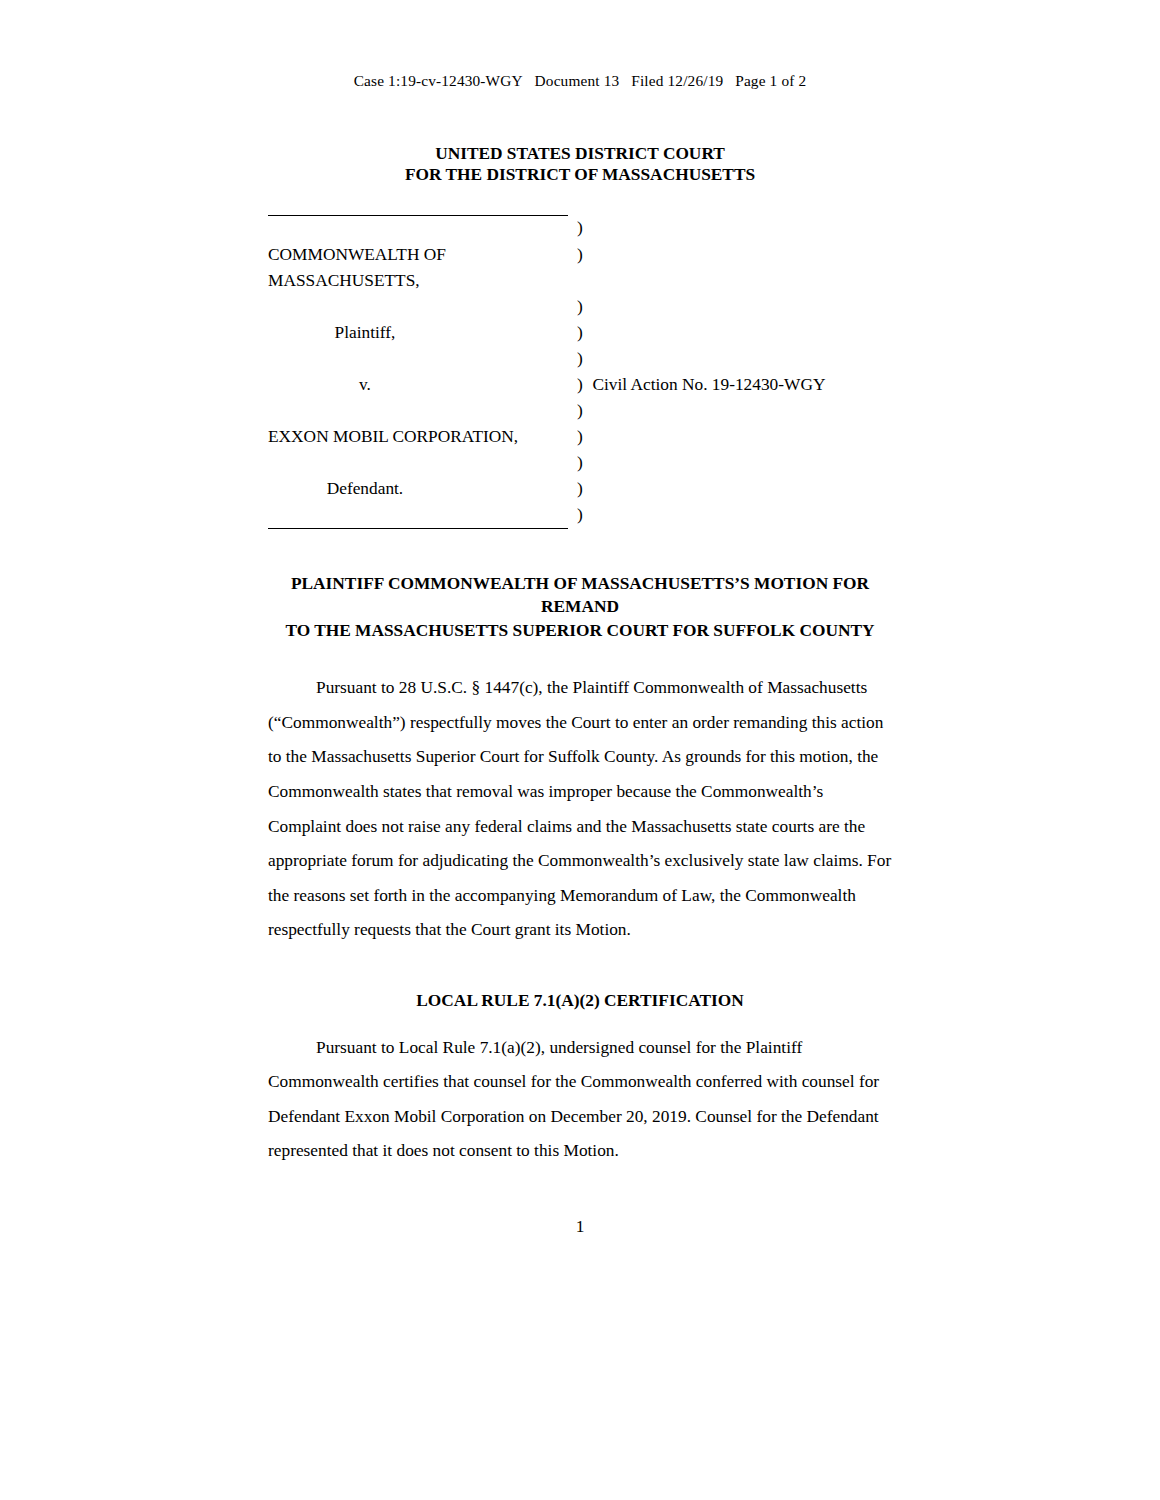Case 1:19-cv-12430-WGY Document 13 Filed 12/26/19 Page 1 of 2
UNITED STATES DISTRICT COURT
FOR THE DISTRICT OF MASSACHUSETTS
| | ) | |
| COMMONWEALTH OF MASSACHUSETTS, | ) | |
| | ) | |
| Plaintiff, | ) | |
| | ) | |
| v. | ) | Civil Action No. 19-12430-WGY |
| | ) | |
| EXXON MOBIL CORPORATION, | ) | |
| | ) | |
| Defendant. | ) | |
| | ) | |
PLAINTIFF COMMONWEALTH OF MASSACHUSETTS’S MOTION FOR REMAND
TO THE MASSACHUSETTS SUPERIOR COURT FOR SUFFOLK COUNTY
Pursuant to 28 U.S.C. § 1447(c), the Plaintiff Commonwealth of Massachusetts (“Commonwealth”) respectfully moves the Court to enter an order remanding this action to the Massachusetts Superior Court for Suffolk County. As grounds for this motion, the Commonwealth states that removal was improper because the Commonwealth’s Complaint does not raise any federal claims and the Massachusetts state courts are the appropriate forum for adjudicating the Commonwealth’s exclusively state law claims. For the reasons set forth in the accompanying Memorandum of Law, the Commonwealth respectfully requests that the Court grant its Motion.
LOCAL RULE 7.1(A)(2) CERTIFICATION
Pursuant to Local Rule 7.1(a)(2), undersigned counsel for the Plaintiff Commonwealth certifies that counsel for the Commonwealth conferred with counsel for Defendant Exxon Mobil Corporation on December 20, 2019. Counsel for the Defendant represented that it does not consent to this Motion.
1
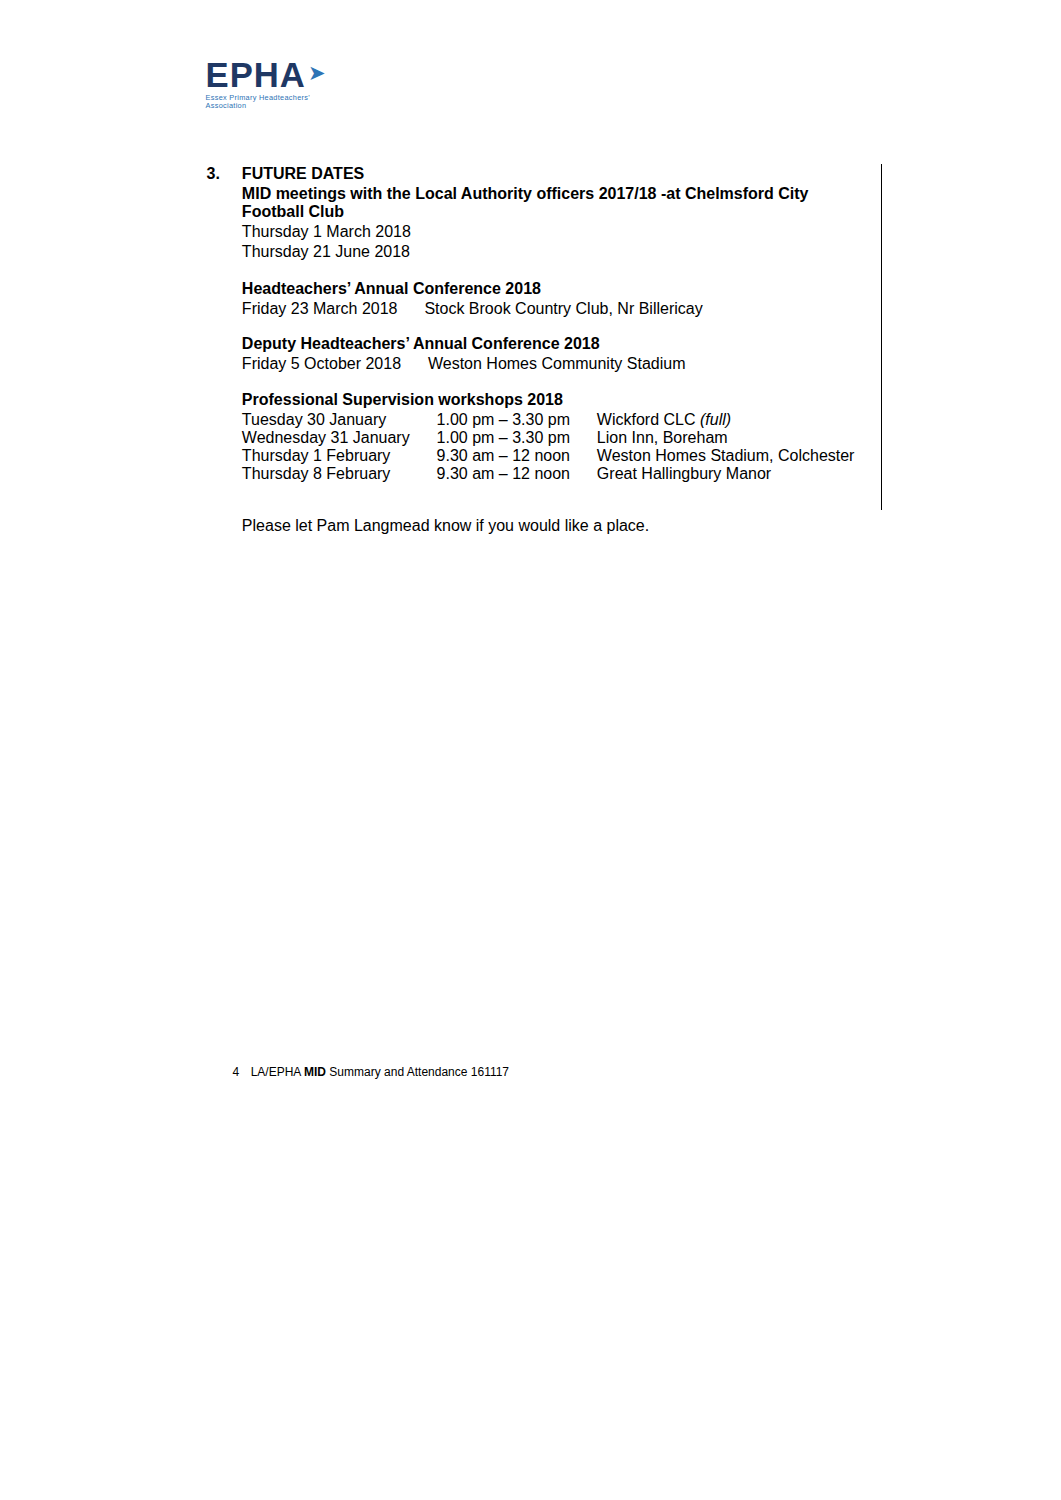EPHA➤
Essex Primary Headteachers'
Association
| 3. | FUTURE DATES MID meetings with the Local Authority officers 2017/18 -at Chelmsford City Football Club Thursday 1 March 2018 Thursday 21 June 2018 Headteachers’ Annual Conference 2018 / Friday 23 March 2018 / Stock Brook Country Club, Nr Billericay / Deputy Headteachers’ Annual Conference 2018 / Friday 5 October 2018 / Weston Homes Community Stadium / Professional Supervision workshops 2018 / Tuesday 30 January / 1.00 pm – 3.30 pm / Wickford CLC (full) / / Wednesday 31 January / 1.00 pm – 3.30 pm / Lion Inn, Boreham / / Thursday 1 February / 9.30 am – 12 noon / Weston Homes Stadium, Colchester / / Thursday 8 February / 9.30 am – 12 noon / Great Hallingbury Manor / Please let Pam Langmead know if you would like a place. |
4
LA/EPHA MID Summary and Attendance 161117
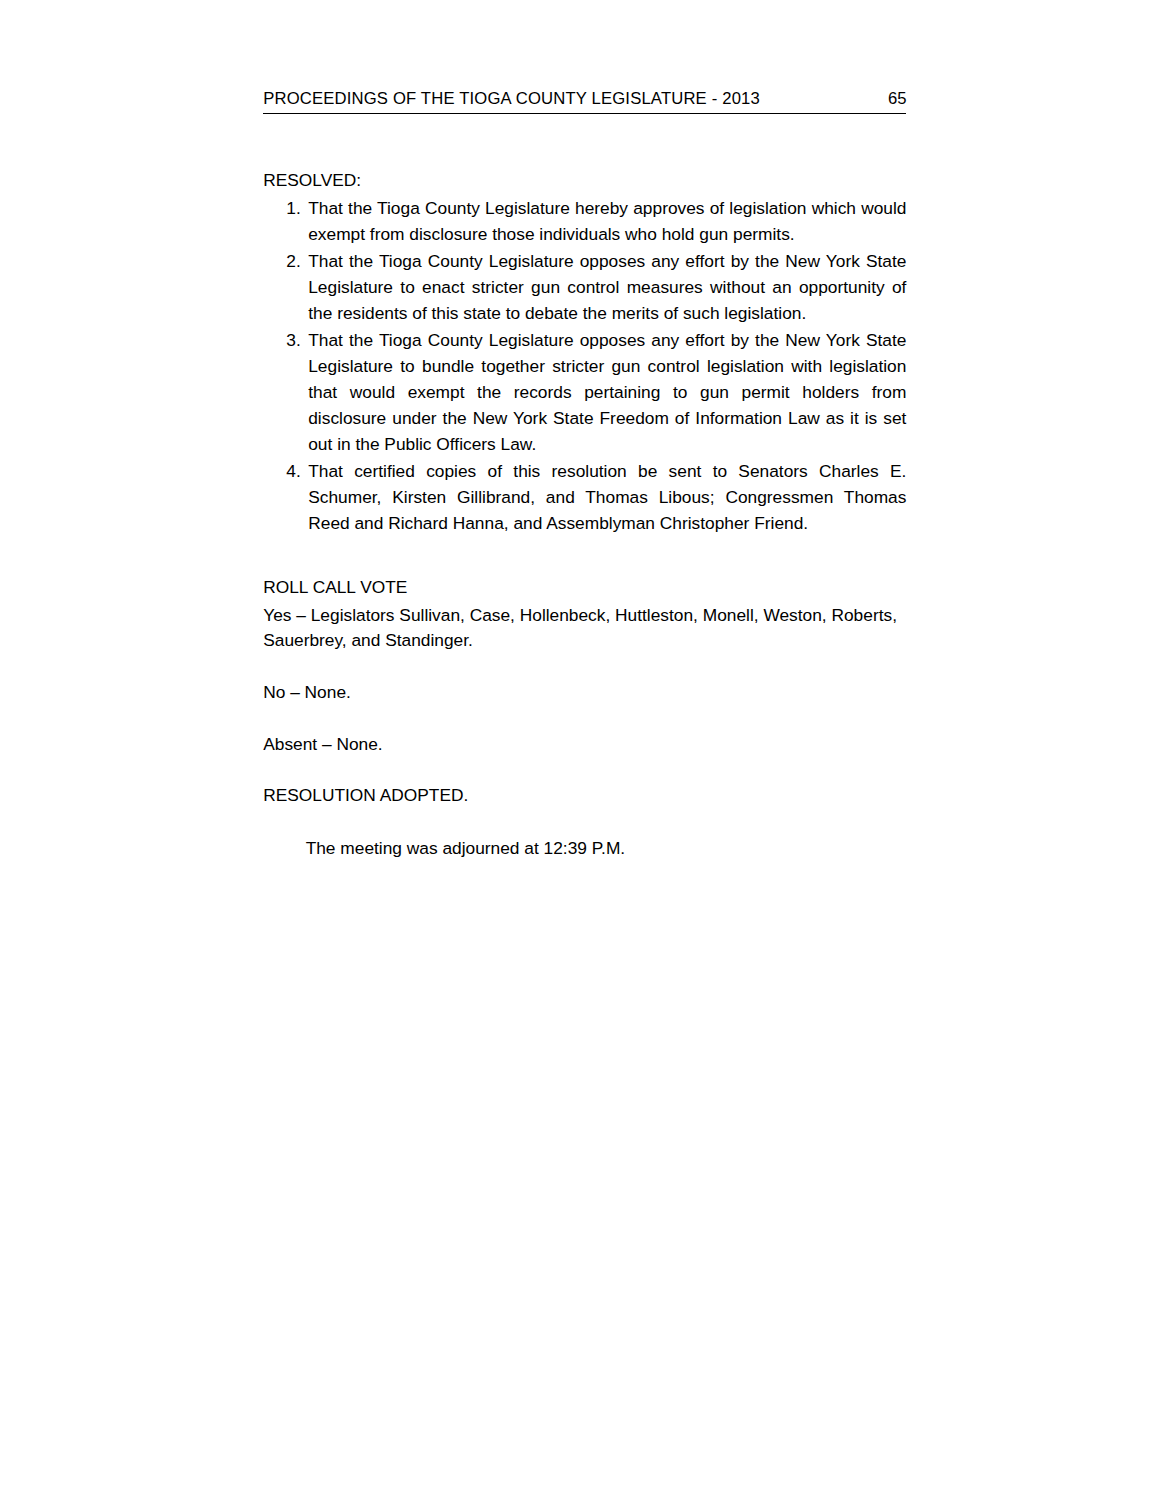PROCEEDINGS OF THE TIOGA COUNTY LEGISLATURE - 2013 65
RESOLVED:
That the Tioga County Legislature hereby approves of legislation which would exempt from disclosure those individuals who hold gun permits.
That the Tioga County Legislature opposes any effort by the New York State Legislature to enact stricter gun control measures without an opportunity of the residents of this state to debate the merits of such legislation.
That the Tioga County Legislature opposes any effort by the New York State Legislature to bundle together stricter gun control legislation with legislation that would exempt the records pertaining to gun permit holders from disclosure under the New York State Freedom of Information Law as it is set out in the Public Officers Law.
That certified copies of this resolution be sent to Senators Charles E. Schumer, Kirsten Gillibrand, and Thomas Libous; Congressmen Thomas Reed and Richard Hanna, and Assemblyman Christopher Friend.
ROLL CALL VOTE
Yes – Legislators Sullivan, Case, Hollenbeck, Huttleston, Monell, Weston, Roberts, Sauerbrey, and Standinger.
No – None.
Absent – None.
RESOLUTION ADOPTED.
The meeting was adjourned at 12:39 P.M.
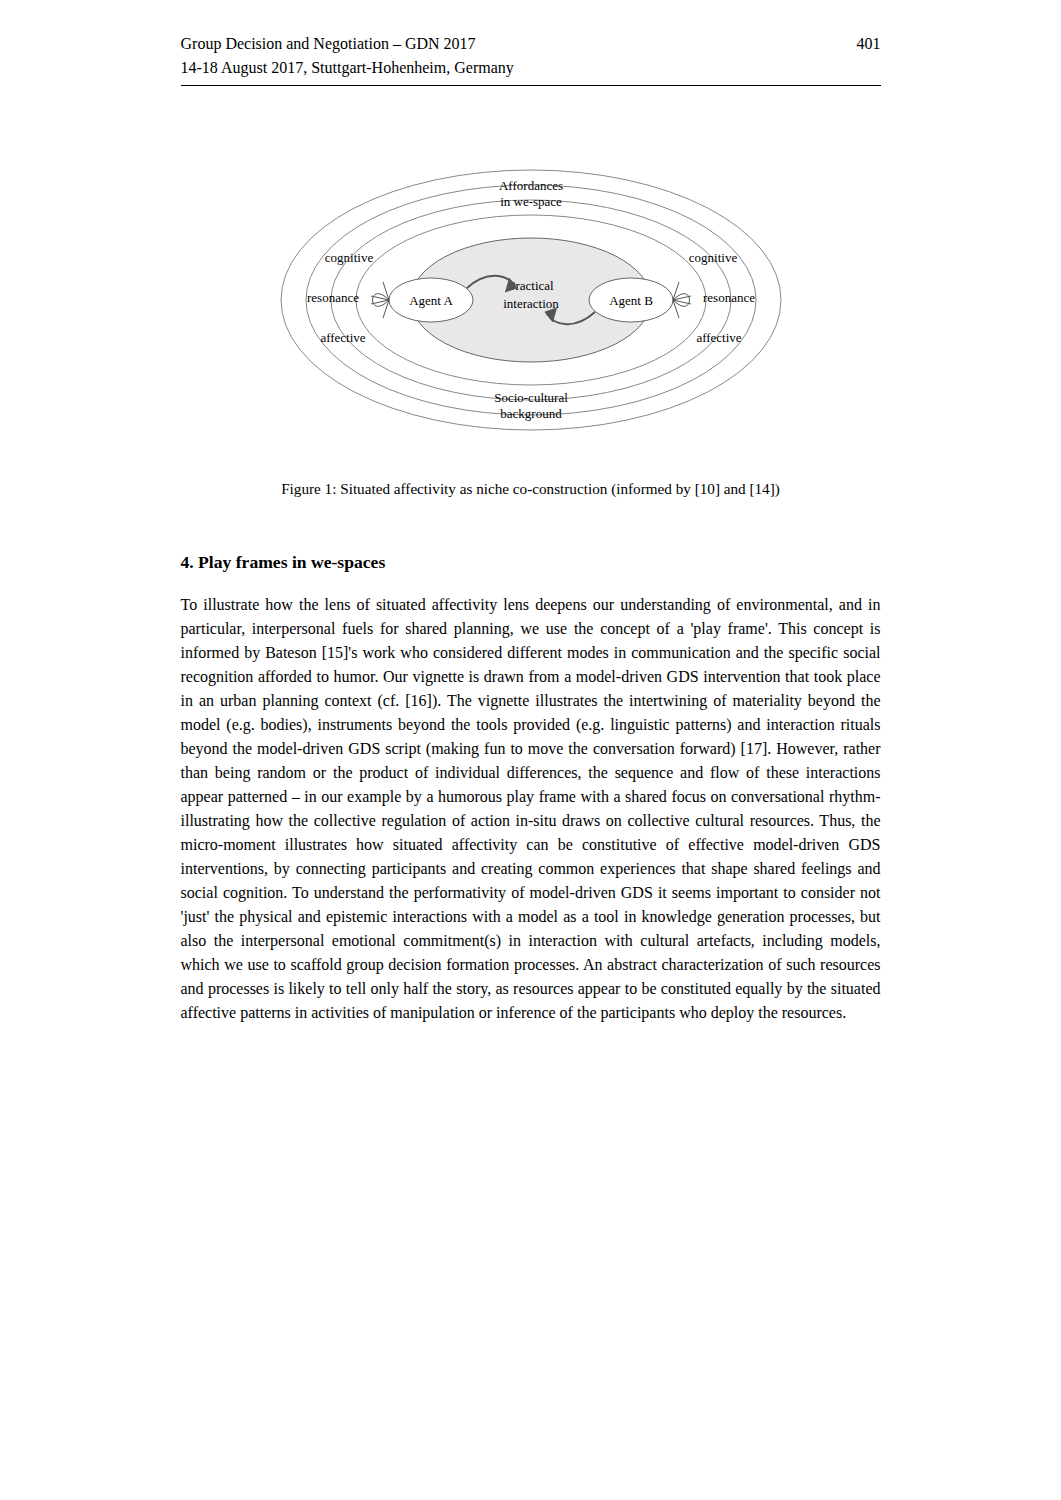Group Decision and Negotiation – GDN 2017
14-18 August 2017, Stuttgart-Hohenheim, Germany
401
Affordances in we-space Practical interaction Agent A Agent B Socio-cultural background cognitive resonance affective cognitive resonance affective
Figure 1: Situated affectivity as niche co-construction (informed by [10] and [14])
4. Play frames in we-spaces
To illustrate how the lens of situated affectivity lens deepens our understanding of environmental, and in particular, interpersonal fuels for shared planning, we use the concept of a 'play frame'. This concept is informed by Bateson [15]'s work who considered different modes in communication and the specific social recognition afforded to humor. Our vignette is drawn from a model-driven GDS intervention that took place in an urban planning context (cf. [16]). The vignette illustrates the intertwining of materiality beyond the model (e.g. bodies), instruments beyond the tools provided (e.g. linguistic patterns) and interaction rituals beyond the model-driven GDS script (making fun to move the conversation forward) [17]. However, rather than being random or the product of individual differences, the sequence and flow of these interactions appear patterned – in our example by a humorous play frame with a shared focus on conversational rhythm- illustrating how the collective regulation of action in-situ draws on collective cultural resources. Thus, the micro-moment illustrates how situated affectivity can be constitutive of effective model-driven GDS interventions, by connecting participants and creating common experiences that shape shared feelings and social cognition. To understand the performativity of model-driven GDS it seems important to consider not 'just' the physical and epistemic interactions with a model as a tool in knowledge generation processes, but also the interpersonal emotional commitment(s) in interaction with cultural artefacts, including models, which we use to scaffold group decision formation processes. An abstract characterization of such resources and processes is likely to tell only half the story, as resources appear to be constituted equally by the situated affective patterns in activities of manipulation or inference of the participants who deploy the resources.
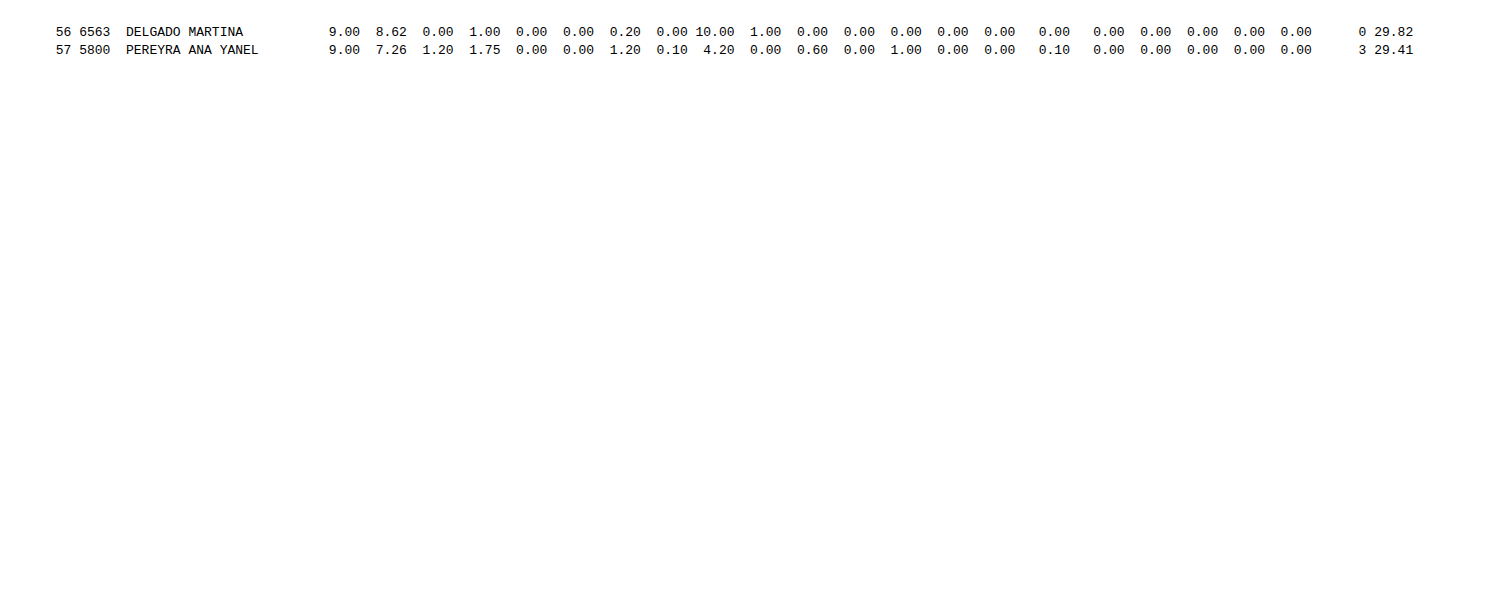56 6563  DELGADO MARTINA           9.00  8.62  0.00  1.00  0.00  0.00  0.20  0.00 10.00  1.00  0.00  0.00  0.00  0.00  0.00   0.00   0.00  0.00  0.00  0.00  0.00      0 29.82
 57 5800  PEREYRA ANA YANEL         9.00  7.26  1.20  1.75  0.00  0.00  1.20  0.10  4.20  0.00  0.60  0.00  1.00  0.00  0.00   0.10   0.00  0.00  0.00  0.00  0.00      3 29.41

━━━━━━━━━━

• **Task brief**:
With the pictures omitted, print the lines above exactly, beginning at the line with "LOCAL RULE 7.1(A)(2) CERTIFICATION" and going on through the line with "That the Tioga County Legislature hereby".

• **Output for this task**:
LOCAL RULE 7.1(A)(2) CERTIFICATION
Pursuant to Local Rule 7.1(a)(2), undersigned counsel for the Plaintiff Commonwealth certifies that counsel for the Commonwealth conferred with counsel for Defendant Exxon Mobil Corporation on December 20, 2019. Counsel for the Defendant represented that it does not consent to this Motion.
1
EPHA➤
Essex Primary Headteachers'
Association
| 3. | FUTURE DATES MID meetings with the Local Authority officers 2017/18 -at Chelmsford City Football Club Thursday 1 March 2018 Thursday 21 June 2018 Headteachers’ Annual Conference 2018 / Friday 23 March 2018 / Stock Brook Country Club, Nr Billericay / Deputy Headteachers’ Annual Conference 2018 / Friday 5 October 2018 / Weston Homes Community Stadium / Professional Supervision workshops 2018 / Tuesday 30 January / 1.00 pm – 3.30 pm / Wickford CLC (full) / / Wednesday 31 January / 1.00 pm – 3.30 pm / Lion Inn, Boreham / / Thursday 1 February / 9.30 am – 12 noon / Weston Homes Stadium, Colchester / / Thursday 8 February / 9.30 am – 12 noon / Great Hallingbury Manor / Please let Pam Langmead know if you would like a place. |
4
LA/EPHA MID Summary and Attendance 161117
PROCEEDINGS OF THE TIOGA COUNTY LEGISLATURE - 2013 65
RESOLVED:
That the Tioga County Legislature hereby approves of legislation which would exempt from disclosure those individuals who hold gun permits.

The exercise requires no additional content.